● Ваше задание
Допишите продолжение приведенного ниже рассказа о жизни у Петровых, начав сразу после его последней фразы.

● Текст
-*-
— Откуда знаешь?
— Утром определили.
Смотрю, приходит:
— Нина Сергеевна меня к тебе отправила, сказала, что раз такое дело, ты должен быть там.
Нет, в тот вечер, когда Мария Сергеевна осветила коридор и не одобрила зеленых ковриков, назвав их пылесосами, я не могла, конечно, догадаться, какой себе зеленый свет в обе стороны Липкин устроит еще на три года. А Петровых, более чем умеренная, а вовсе не чересчур дальновидная по части быта, догадавшись насчет пыли, конечно, не догадалась, что моль разведется с быстротой молнии. Однако в быту у Петровых было одно неоспоримое превосходство надо мной и ее хлопотливой, суматошной, с прелестно вздернутым носиком Аришей. Когда я у них жила, мы с Аришей, подающей матери кофе в койку, а заодно и мне, умудрялись, не выходя из дому, терять часы, записные книжки, носки, ключи и еще разные мелочи. Все находила Мария Сергеевна и с торжествующим видом объявляла: «Мое домашнее прозвище — Ищейка!».
-*-
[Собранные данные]
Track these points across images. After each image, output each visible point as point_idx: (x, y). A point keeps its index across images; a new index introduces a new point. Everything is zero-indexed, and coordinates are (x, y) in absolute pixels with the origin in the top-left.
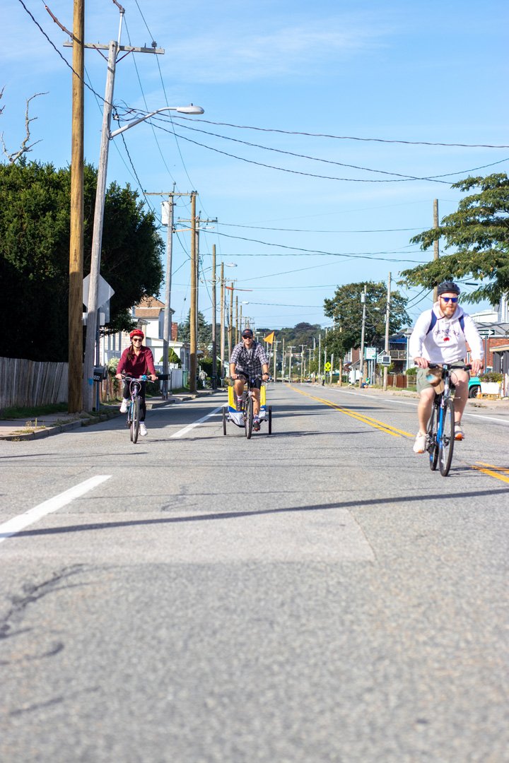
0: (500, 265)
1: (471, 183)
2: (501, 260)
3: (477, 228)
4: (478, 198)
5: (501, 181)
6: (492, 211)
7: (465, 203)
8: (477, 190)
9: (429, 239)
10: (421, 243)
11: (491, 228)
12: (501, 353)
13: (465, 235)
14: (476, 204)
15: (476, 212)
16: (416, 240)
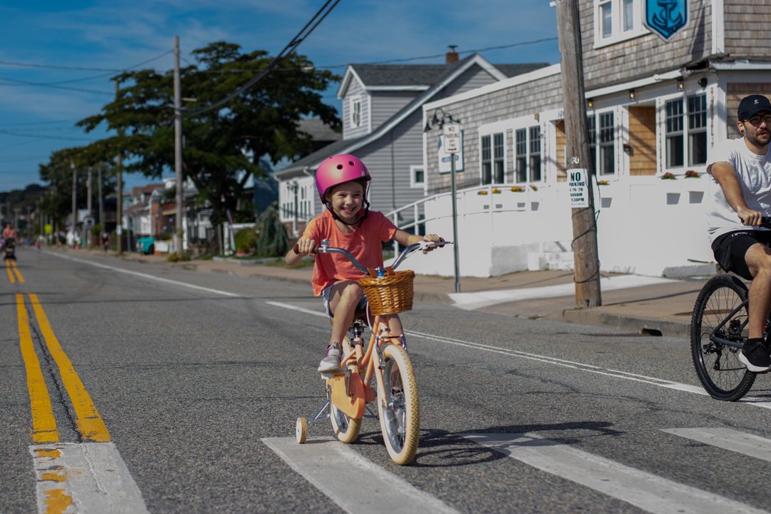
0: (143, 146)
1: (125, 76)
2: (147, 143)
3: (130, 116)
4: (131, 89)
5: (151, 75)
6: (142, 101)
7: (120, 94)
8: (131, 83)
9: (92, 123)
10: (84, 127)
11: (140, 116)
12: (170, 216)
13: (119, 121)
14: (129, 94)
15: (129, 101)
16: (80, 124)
-*-
● Ответ на задание
В Малеевке стояла пышно-белая зима 1968 года. Как всегда перед обедом, мы с Семеном Израилевичем вышли на прогулку, и как всегда Липкин зашел в зеленое деревянное административное зданьице дома творчества, где помещалась почта. По обыкновению я ожидала на улице. В тот раз Сёма на почте надолго задержался. Вышел из нее сияющий, потрясая газетой: «Марусю напечатали! Я уже прочитал, немедленно прочти, Марусю напечатали!». Я тут же взяла в руки «Литературную Россию» и начала читать страницу со стихами Марии Петровых. Стихи мне показались хорошо написанными, но обыкновенными. Короче — не потрясли. А Сёма смотрел на меня, ожидая восторга. Мне очень не хотелось огорчать его своим мнением, ведь он, не склонный к восклицательности, протягивая мне газету, воскликнул в третий раз:
— Марусю напечатали!
Поскольку мы с самого начала ни в чем друг другу не лгали, я решила не притворяться. Что тут началось! Липкин побагровел:
— Марусю я тебе не отдам!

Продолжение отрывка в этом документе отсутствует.